(Directions for this task): An identical copy of the data below is needed.

Data for processing Block Start

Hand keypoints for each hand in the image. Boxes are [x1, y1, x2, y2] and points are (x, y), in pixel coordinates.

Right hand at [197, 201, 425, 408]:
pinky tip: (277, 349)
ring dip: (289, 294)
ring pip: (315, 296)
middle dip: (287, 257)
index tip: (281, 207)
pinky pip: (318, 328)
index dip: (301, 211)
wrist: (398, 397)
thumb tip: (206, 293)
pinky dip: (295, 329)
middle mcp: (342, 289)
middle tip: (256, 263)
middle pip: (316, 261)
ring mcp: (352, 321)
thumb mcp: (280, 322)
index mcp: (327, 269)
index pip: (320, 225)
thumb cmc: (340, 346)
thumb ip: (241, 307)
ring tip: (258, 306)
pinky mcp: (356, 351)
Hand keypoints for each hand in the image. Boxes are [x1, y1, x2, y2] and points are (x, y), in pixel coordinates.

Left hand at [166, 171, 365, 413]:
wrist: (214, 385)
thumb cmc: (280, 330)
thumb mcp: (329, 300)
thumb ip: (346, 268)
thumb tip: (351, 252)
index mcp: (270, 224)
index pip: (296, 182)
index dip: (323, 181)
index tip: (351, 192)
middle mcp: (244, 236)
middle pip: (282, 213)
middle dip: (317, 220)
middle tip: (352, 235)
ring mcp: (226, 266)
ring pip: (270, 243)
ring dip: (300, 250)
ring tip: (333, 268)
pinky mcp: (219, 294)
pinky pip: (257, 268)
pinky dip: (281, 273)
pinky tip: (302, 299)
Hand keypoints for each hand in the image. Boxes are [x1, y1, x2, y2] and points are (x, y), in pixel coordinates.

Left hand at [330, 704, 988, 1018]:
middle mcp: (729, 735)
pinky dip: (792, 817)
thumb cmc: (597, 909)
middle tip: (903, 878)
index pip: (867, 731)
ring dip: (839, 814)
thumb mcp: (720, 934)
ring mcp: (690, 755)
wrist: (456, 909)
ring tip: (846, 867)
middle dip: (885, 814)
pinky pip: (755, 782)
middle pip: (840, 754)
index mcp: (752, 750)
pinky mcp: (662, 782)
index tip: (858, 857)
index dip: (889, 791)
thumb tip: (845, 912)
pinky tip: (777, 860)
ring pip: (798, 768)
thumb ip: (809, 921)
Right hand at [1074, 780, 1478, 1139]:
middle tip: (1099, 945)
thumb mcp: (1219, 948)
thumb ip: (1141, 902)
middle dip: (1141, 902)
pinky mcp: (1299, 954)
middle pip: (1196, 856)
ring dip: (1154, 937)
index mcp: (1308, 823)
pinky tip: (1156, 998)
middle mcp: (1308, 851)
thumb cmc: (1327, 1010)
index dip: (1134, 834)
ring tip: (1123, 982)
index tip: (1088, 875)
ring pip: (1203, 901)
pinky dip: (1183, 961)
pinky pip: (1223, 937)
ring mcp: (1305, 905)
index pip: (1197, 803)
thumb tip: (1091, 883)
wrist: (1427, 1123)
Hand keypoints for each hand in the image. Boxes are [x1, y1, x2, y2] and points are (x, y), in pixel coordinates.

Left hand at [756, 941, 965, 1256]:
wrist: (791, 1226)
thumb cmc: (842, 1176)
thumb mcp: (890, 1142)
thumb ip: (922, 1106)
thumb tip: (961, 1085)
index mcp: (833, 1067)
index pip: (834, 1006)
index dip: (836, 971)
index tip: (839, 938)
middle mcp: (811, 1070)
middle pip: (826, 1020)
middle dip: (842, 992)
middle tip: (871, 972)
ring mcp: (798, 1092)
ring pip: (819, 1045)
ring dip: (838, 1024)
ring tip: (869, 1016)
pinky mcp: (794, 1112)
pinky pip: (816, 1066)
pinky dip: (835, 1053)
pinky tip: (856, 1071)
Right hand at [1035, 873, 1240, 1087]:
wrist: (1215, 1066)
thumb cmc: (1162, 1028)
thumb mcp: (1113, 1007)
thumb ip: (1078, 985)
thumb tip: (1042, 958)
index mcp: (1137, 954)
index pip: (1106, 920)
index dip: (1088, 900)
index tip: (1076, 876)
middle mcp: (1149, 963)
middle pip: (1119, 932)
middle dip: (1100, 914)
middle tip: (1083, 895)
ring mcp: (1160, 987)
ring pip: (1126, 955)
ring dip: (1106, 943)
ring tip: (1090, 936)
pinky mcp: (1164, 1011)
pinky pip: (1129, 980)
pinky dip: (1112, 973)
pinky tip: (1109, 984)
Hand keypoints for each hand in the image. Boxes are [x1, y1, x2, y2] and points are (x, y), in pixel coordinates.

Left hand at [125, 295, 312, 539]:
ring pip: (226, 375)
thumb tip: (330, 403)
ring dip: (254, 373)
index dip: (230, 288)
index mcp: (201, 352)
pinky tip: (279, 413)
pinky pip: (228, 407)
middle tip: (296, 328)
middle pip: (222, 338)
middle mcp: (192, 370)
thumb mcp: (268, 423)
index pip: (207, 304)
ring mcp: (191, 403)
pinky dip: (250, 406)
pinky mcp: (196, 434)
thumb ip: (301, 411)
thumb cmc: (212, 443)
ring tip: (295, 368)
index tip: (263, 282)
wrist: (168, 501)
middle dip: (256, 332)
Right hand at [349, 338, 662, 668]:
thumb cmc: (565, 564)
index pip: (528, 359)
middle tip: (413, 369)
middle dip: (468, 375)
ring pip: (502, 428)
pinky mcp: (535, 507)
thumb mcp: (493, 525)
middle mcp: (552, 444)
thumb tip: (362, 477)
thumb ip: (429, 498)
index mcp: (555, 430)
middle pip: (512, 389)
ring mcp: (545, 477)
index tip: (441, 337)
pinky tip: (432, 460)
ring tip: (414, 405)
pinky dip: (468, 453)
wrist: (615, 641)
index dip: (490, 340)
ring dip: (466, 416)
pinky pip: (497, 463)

Data for processing Block End

(Written solution):
Hand keypoints for each hand in the image. Boxes are [x1, y1, x2, y2] and points are (x, y), in pixel coordinates.

Right hand at [197, 201, 425, 408]:
pinky tip: (277, 349)
ring dip: (289, 294)
ring pip: (315, 296)
middle dip: (287, 257)
index tip: (281, 207)
pinky pip: (318, 328)
index dip: (301, 211)
wrist: (398, 397)
thumb tip: (206, 293)
pinky dip: (295, 329)
middle mcp: (342, 289)
middle tip: (256, 263)
middle pip: (316, 261)
ring mcp: (352, 321)
thumb mcp: (280, 322)
index mcp: (327, 269)
index pip: (320, 225)
thumb cmc: (340, 346)
thumb ip: (241, 307)
ring tip: (258, 306)
pinky mcp: (356, 351)
Hand keypoints for each hand in the image. Boxes are [x1, y1, x2, y2] and points are (x, y), in pixel coordinates.

Left hand at [166, 171, 365, 413]:
wrist: (214, 385)
thumb cmc: (280, 330)
thumb mcp: (329, 300)
thumb ip: (346, 268)
thumb tip: (351, 252)
index mcp: (270, 224)
index pip: (296, 182)
index dip: (323, 181)
index tip: (351, 192)
middle mcp: (244, 236)
middle pip: (282, 213)
middle dip: (317, 220)
middle tip: (352, 235)
ring mcp: (226, 266)
ring pip: (270, 243)
ring dip: (300, 250)
ring tip: (333, 268)
pinky mcp: (219, 294)
pinky pip: (257, 268)
pinky dip: (281, 273)
pinky tip: (302, 299)
Hand keypoints for each hand in the image. Boxes are [x1, y1, x2, y2] and points are (x, y), in pixel coordinates.

Left hand at [330, 704, 988, 1018]:
middle mcp: (729, 735)
pinky dip: (792, 817)
thumb cmc: (597, 909)
middle tip: (903, 878)
index pip: (867, 731)
ring dip: (839, 814)
thumb mcp: (720, 934)
ring mcp: (690, 755)
wrist: (456, 909)
ring tip: (846, 867)
middle dip: (885, 814)
pinky pip: (755, 782)
middle pip: (840, 754)
index mcp: (752, 750)
pinky mcp: (662, 782)
index tip: (858, 857)
index dip: (889, 791)
thumb tip: (845, 912)
pinky tip: (777, 860)
ring pip: (798, 768)
thumb ip: (809, 921)
Right hand at [1074, 780, 1478, 1139]:
middle tip: (1099, 945)
thumb mcp: (1219, 948)
thumb ip: (1141, 902)
middle dip: (1141, 902)
pinky mcp: (1299, 954)
middle pip: (1196, 856)
ring dip: (1154, 937)
index mcp: (1308, 823)
pinky tip: (1156, 998)
middle mcp: (1308, 851)
thumb cmc: (1327, 1010)
index dip: (1134, 834)
ring tip: (1123, 982)
index tip: (1088, 875)
ring pip: (1203, 901)
pinky dip: (1183, 961)
pinky pip: (1223, 937)
ring mcp: (1305, 905)
index pip: (1197, 803)
thumb tip: (1091, 883)
wrist: (1427, 1123)
Hand keypoints for each hand in the image. Boxes are [x1, y1, x2, y2] and points are (x, y), in pixel coordinates.

Left hand at [756, 941, 965, 1256]:
wrist: (791, 1226)
thumb cmc: (842, 1176)
thumb mcp: (890, 1142)
thumb ip: (922, 1106)
thumb tip: (961, 1085)
index mcp: (833, 1067)
index pip: (834, 1006)
index dip: (836, 971)
index tip: (839, 938)
middle mcp: (811, 1070)
middle pip: (826, 1020)
middle dip: (842, 992)
middle tip: (871, 972)
ring mcp: (798, 1092)
ring pip: (819, 1045)
ring dip: (838, 1024)
ring tip: (869, 1016)
pinky mcp: (794, 1112)
pinky pip: (816, 1066)
pinky dip: (835, 1053)
pinky tip: (856, 1071)
Right hand at [1035, 873, 1240, 1087]:
wrist: (1215, 1066)
thumb cmc: (1162, 1028)
thumb mcp: (1113, 1007)
thumb ip: (1078, 985)
thumb tip: (1042, 958)
index mcp: (1137, 954)
index pip: (1106, 920)
index dip: (1088, 900)
index tip: (1076, 876)
middle mcp: (1149, 963)
middle pip: (1119, 932)
middle dip: (1100, 914)
middle tip: (1083, 895)
ring mcp: (1160, 987)
ring pip: (1126, 955)
ring dip: (1106, 943)
ring tip: (1090, 936)
pinky mcp: (1164, 1011)
pinky pip: (1129, 980)
pinky dip: (1112, 973)
pinky tip: (1109, 984)
Hand keypoints for each hand in the image. Boxes are [x1, y1, x2, y2] and points are (x, y), in pixel coordinates.

Left hand at [125, 295, 312, 539]:
ring pip: (226, 375)
thumb tip: (330, 403)
ring dip: (254, 373)
index dip: (230, 288)
index mcp: (201, 352)
pinky tip: (279, 413)
pinky pip: (228, 407)
middle tip: (296, 328)
middle pip: (222, 338)
middle mcp: (192, 370)
thumb mcp: (268, 423)
index pip: (207, 304)
ring mcp: (191, 403)
pinky dip: (250, 406)
pinky mcp: (196, 434)
thumb ip: (301, 411)
thumb cmc: (212, 443)
ring tip: (295, 368)
index tip: (263, 282)
wrist: (168, 501)
middle dip: (256, 332)
Right hand at [349, 338, 662, 668]:
thumb cmc: (565, 564)
index pip: (528, 359)
middle tip: (413, 369)
middle dip: (468, 375)
ring pip: (502, 428)
pinky mcp: (535, 507)
thumb mcp: (493, 525)
middle mcp: (552, 444)
thumb tip: (362, 477)
thumb ip: (429, 498)
index mcp: (555, 430)
middle pip: (512, 389)
ring mcp: (545, 477)
index tip: (441, 337)
pinky tip: (432, 460)
ring tip: (414, 405)
pinky dip: (468, 453)
wrist: (615, 641)
index dip: (490, 340)
ring dip: (466, 416)
pinky pip: (497, 463)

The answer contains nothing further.